== Work instructions ==
The records below are to be set down word for word, with every picture left out.

== Provided records ==
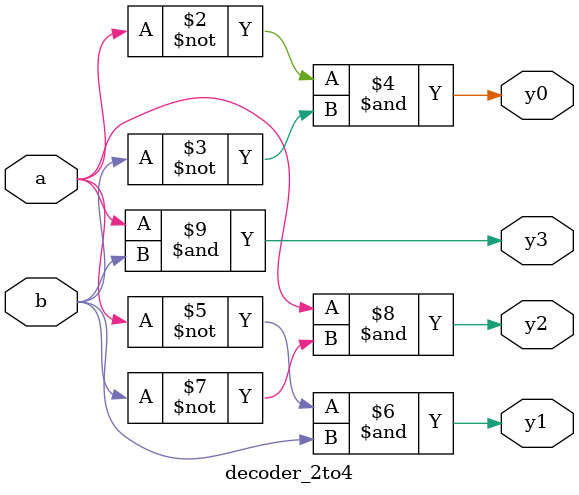
<source format=v>
module decoder_2to4 (
    input a,b,
    output reg y0, y1, y2, y3
);
    always @(*) begin
        y0 = ~a & ~b;
        y1 = ~a & b;
        y2 = a & ~b;
        y3 = a & b;
    end
endmodule
</source>
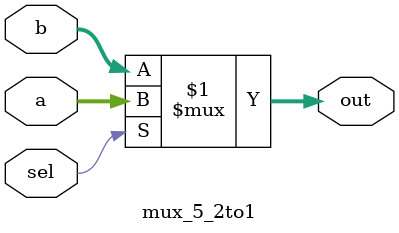
<source format=v>
module mux_5_2to1(a,b,sel,out); //0-->a,1-->b

input [4:0]a,b;
input sel;

output [4:0]out;
wire [4:0]out;

assign out=sel?a:b;

endmodule

</source>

== Solved problem ==
<source format=v>
module decoder_2to4 (
    input a,b,
    output reg y0, y1, y2, y3
);
    always @(*) begin
        y0 = ~a & ~b;
        y1 = ~a & b;
        y2 = a & ~b;
        y3 = a & b;
    end
endmodule
</source>
<source format=v>
module mux_5_2to1(a,b,sel,out); //0-->a,1-->b

input [4:0]a,b;
input sel;

output [4:0]out;
wire [4:0]out;

assign out=sel?a:b;

endmodule

</source>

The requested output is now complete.